**Aim:** Reproduce every line of the following entries verbatim, keeping each line in its original order.

------------------------

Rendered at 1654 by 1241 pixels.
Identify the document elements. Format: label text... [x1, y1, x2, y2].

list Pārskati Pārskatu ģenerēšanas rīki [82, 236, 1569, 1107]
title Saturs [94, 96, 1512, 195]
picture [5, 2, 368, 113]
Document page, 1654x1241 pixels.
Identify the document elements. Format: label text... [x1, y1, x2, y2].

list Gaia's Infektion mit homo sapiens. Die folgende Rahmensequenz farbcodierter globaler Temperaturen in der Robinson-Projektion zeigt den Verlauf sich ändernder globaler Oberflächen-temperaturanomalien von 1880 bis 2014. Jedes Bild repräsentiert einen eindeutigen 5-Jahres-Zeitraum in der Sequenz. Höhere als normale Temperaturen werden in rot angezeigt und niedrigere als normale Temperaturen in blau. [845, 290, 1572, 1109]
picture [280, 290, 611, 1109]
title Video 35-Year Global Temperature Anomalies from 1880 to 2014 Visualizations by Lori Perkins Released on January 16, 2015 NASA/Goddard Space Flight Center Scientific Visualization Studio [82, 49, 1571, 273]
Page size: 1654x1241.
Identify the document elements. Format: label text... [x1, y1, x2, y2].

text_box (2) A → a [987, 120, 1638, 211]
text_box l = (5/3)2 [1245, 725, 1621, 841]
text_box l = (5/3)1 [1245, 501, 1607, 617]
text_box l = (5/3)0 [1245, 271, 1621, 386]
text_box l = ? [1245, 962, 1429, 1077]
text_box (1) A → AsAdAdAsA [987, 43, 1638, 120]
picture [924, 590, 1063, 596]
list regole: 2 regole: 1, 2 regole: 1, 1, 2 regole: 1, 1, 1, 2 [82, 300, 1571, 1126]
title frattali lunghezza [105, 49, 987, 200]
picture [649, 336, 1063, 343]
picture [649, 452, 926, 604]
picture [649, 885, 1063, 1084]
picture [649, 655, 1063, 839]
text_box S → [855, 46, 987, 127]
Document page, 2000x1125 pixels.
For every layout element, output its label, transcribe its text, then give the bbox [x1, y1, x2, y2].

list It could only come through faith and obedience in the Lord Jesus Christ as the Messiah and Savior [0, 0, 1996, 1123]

------------------------

**Exercise result:**
Rendered at 1654 by 1241 pixels.
Identify the document elements. Format: label text... [x1, y1, x2, y2].

list Pārskati Pārskatu ģenerēšanas rīki [82, 236, 1569, 1107]
title Saturs [94, 96, 1512, 195]
picture [5, 2, 368, 113]
Document page, 1654x1241 pixels.
Identify the document elements. Format: label text... [x1, y1, x2, y2].

list Gaia's Infektion mit homo sapiens. Die folgende Rahmensequenz farbcodierter globaler Temperaturen in der Robinson-Projektion zeigt den Verlauf sich ändernder globaler Oberflächen-temperaturanomalien von 1880 bis 2014. Jedes Bild repräsentiert einen eindeutigen 5-Jahres-Zeitraum in der Sequenz. Höhere als normale Temperaturen werden in rot angezeigt und niedrigere als normale Temperaturen in blau. [845, 290, 1572, 1109]
picture [280, 290, 611, 1109]
title Video 35-Year Global Temperature Anomalies from 1880 to 2014 Visualizations by Lori Perkins Released on January 16, 2015 NASA/Goddard Space Flight Center Scientific Visualization Studio [82, 49, 1571, 273]
Page size: 1654x1241.
Identify the document elements. Format: label text... [x1, y1, x2, y2].

text_box (2) A → a [987, 120, 1638, 211]
text_box l = (5/3)2 [1245, 725, 1621, 841]
text_box l = (5/3)1 [1245, 501, 1607, 617]
text_box l = (5/3)0 [1245, 271, 1621, 386]
text_box l = ? [1245, 962, 1429, 1077]
text_box (1) A → AsAdAdAsA [987, 43, 1638, 120]
picture [924, 590, 1063, 596]
list regole: 2 regole: 1, 2 regole: 1, 1, 2 regole: 1, 1, 1, 2 [82, 300, 1571, 1126]
title frattali lunghezza [105, 49, 987, 200]
picture [649, 336, 1063, 343]
picture [649, 452, 926, 604]
picture [649, 885, 1063, 1084]
picture [649, 655, 1063, 839]
text_box S → [855, 46, 987, 127]
Document page, 2000x1125 pixels.
For every layout element, output its label, transcribe its text, then give the bbox [x1, y1, x2, y2].

list It could only come through faith and obedience in the Lord Jesus Christ as the Messiah and Savior [0, 0, 1996, 1123]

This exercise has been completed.